## Task item
Copy every line of text in the listing below word for word, leaving out the pictures.

★ ★ ★ ★ ★ ★ ★

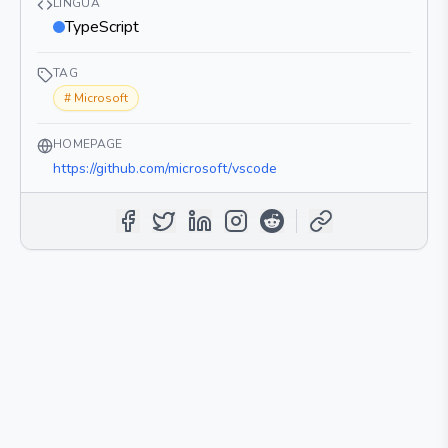
LINGUA
TypeScript
TAG
#
Microsoft
HOMEPAGE
https://github.com/microsoft/vscode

★ ★ ★ ★ ★ ★ ★

## Response below
LINGUA
TypeScript
TAG
#
Microsoft
HOMEPAGE
https://github.com/microsoft/vscode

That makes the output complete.